(Images of documents paired with their source code)
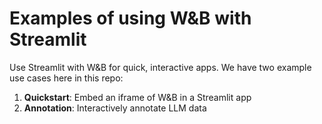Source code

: # Examples of using W&B with Streamlit

Use Streamlit with W&B for quick, interactive apps.
We have two example use cases here in this repo:

1. **Quickstart**: Embed an iframe of W&B in a Streamlit app
2. **Annotation**: Interactively annotate LLM data

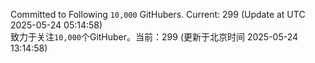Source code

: Committed to Following `10,000` GitHubers. Current: <!-- FOLLOWING_COUNT -->299<!-- FOLLOWING_COUNT --> (Update at UTC <!-- LAST_UPDATED -->2025-05-24 05:14:58<!-- LAST_UPDATED -->)<br>
致力于关注`10,000`个GitHuber。当前：<!-- FOLLOWING_COUNT -->299<!-- FOLLOWING_COUNT --> (更新于北京时间 <!-- LAST_UPDATED_CST -->2025-05-24 13:14:58<!-- LAST_UPDATED_CST -->)
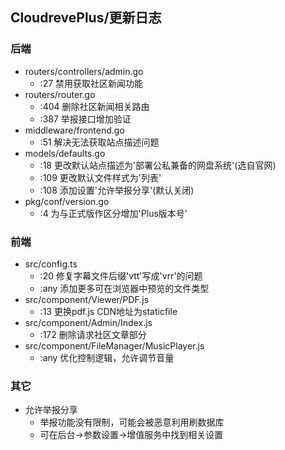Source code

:## CloudrevePlus/更新日志
### 后端
+ routers/controllers/admin.go
  - :27 禁用获取社区新闻功能
+ routers/router.go
  - :404 删除社区新闻相关路由
  - :387 举报接口增加验证
+ middleware/frontend.go
  - :51 解决无法获取站点描述问题
+ models/defaults.go
  - :18 更改默认站点描述为'部署公私兼备的网盘系统'(选自官网)
  - :109 更改默认文件样式为'列表'
  - :108 添加设置'允许举报分享'(默认关闭)
+ pkg/conf/version.go
  - :4 为与正式版作区分增加'Plus版本号'

### 前端
+ src/config.ts
  - :20 修复字幕文件后缀'vtt'写成'vrr'的问题
  - :any 添加更多可在浏览器中预览的文件类型
+ src/component/Viewer/PDF.js
  - :13 更换pdf.js CDN地址为staticfile
+ src/component/Admin/Index.js
  - :172 删除请求社区文章部分
+ src/component/FileManager/MusicPlayer.js
  - :any 优化控制逻辑，允许调节音量

### 其它
+ 允许举报分享
  - 举报功能没有限制，可能会被恶意利用刷数据库
  - 可在后台→参数设置→增值服务中找到相关设置
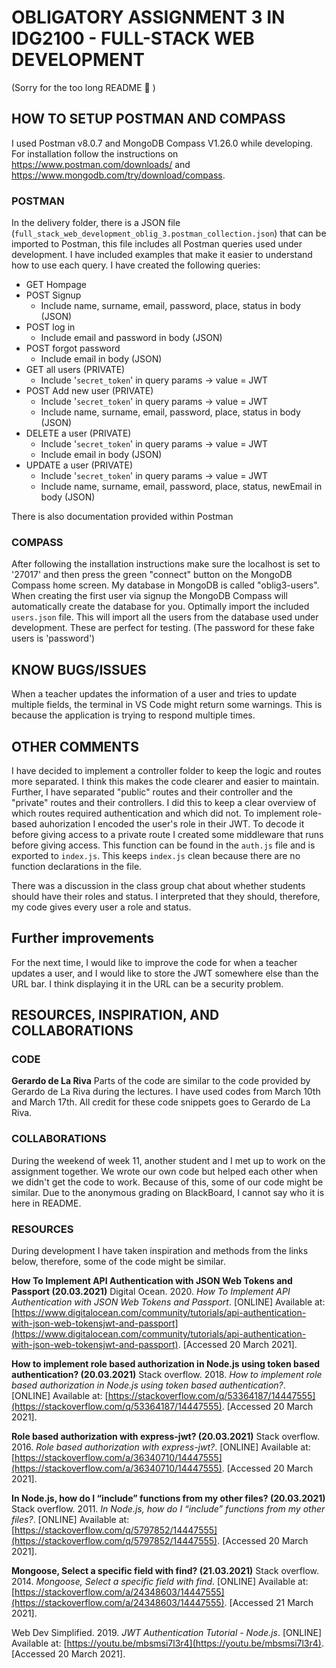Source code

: # OBLIGATORY ASSIGNMENT 3 IN IDG2100 - FULL-STACK WEB DEVELOPMENT
(Sorry for the too long README 😬 )

## HOW TO SETUP POSTMAN AND COMPASS
I used Postman v8.0.7 and MongoDB Compass V1.26.0 while developing. For installation follow the instructions on https://www.postman.com/downloads/ and https://www.mongodb.com/try/download/compass.

### POSTMAN
In the delivery folder, there is a JSON file (`full_stack_web_development_oblig_3.postman_collection.json`) that can be imported to Postman, this file includes all Postman queries used under development. I have included examples that make it easier to understand how to use each query.
I have created the following queries: 
 - GET Hompage
 - POST Signup
	 - Include name, surname, email, password, place, status in body (JSON)
 - POST log in
	 - Include email and password in body (JSON)
 - POST forgot password
	 - Include email in body (JSON)
 - GET all users (PRIVATE)
	 - Include '`secret_token`' in query params -> value = JWT
 - POST Add new user (PRIVATE)
	 - Include '`secret_token`' in query params -> value = JWT
	 - Include name, surname, email, password, place, status in body (JSON)
 - DELETE a user (PRIVATE)
	 - Include '`secret_token`' in query params -> value = JWT
	 - Include  email in body (JSON)
 - UPDATE a user (PRIVATE)
	 - Include '`secret_token`' in query params -> value = JWT
	 - Include name, surname, email, password, place, status, newEmail in body (JSON)

There is also documentation provided within Postman

### COMPASS
After following the installation instructions make sure the localhost is set to '27017' and then press the green "connect" button on the MongoDB Compass home screen. My database in MongoDB is called "oblig3-users". When creating the first user via signup the MongoDB Compass will automatically create the database for you.
Optimally import the included `users.json` file. This will import all the users from the database used under development. These are perfect for testing. (The password for these fake users is 'password')

## KNOW BUGS/ISSUES
When a teacher updates the information of a user and tries to update multiple fields, the terminal in VS Code might return some warnings. This is because the application is trying to respond multiple times.

## OTHER COMMENTS
I have decided to implement a controller folder to keep the logic and routes more separated. I think this makes the code clearer and easier to maintain. Further, I have separated "public" routes and their controller and the "private" routes and their controllers. I did this to keep a clear overview of which routes required authentication and which did not.
To implement role-based auhorization I encoded the user's role in their JWT. To decode it before giving access to a private route I created some middleware that runs before giving access. This function can be found in the `auth.js` file and is exported to `index.js`. This keeps `index.js` clean because there are no function declarations in the file.

There was a discussion in the class group chat about whether students should have their roles and status. I interpreted that they should, therefore, my code gives every user a role and status.

## Further improvements
For the next time, I would like to improve the code for when a teacher updates a user, and I would like to store the JWT somewhere else than the URL bar. I think displaying it in the URL can be a security problem.

## RESOURCES, INSPIRATION, AND COLLABORATIONS
### CODE
**Gerardo de La Riva**
Parts of the code are similar to the code provided by Gerardo de La Riva during the lectures. I have used codes from March 10th and March 17th. All credit for these code snippets goes to Gerardo de La Riva.

### COLLABORATIONS
During the weekend of week 11, another student and I met up to work on the assignment together. We wrote our own code but helped each other when we didn't get the code to work. Because of this, some of our code might be similar. Due to the anonymous grading on BlackBoard, I cannot say who it is here in README.

### RESOURCES
During development I have taken inspiration and methods from the links below, therefore, some of the code might be similar.

**How To Implement API Authentication with JSON Web Tokens and Passport (20.03.2021)**
Digital Ocean. 2020. *How To Implement API Authentication with JSON Web Tokens and Passport*. [ONLINE] Available at: [https://www.digitalocean.com/community/tutorials/api-authentication-with-json-web-tokensjwt-and-passport](https://www.digitalocean.com/community/tutorials/api-authentication-with-json-web-tokensjwt-and-passport). [Accessed 20 March 2021].

**How to implement role based authorization in Node.js using token based authentication? (20.03.2021)**
Stack overflow. 2018. *How to implement role based authorization in Node.js using token based authentication?*. [ONLINE] Available at: [https://stackoverflow.com/q/53364187/14447555](https://stackoverflow.com/q/53364187/14447555). [Accessed 20 March 2021].

**Role based authorization with express-jwt? (20.03.2021)**
Stack overflow. 2016. *Role based authorization with express-jwt?*. [ONLINE] Available at: [https://stackoverflow.com/a/36340710/14447555](https://stackoverflow.com/a/36340710/14447555). [Accessed 20 March 2021].

**In Node.js, how do I “include” functions from my other files? (20.03.2021)**
Stack overflow. 2011. *In Node.js, how do I “include” functions from my other files?*. [ONLINE] Available at: [https://stackoverflow.com/q/5797852/14447555](https://stackoverflow.com/q/5797852/14447555). [Accessed 20 March 2021].

**Mongoose, Select a specific field with find? (21.03.2021)**
Stack overflow. 2014. *Mongoose, Select a specific field with find*. [ONLINE] Available at: [https://stackoverflow.com/a/24348603/14447555](https://stackoverflow.com/a/24348603/14447555). [Accessed 21 March 2021].

Web Dev Simplified. 2019. *JWT Authentication Tutorial - Node.js*. [ONLINE] Available at: [https://youtu.be/mbsmsi7l3r4](https://youtu.be/mbsmsi7l3r4). [Accessed 20 March 2021].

## What you will do
Copy out everything from the line containing "other files? (20.03.2021)**" down through the end of the rows, keeping every character and line break unchanged.

## Finished task
**In Node.js, how do I “include” functions from my other files? (20.03.2021)**
Stack overflow. 2011. *In Node.js, how do I “include” functions from my other files?*. [ONLINE] Available at: [https://stackoverflow.com/q/5797852/14447555](https://stackoverflow.com/q/5797852/14447555). [Accessed 20 March 2021].

**Mongoose, Select a specific field with find? (21.03.2021)**
Stack overflow. 2014. *Mongoose, Select a specific field with find*. [ONLINE] Available at: [https://stackoverflow.com/a/24348603/14447555](https://stackoverflow.com/a/24348603/14447555). [Accessed 21 March 2021].

Web Dev Simplified. 2019. *JWT Authentication Tutorial - Node.js*. [ONLINE] Available at: [https://youtu.be/mbsmsi7l3r4](https://youtu.be/mbsmsi7l3r4). [Accessed 20 March 2021].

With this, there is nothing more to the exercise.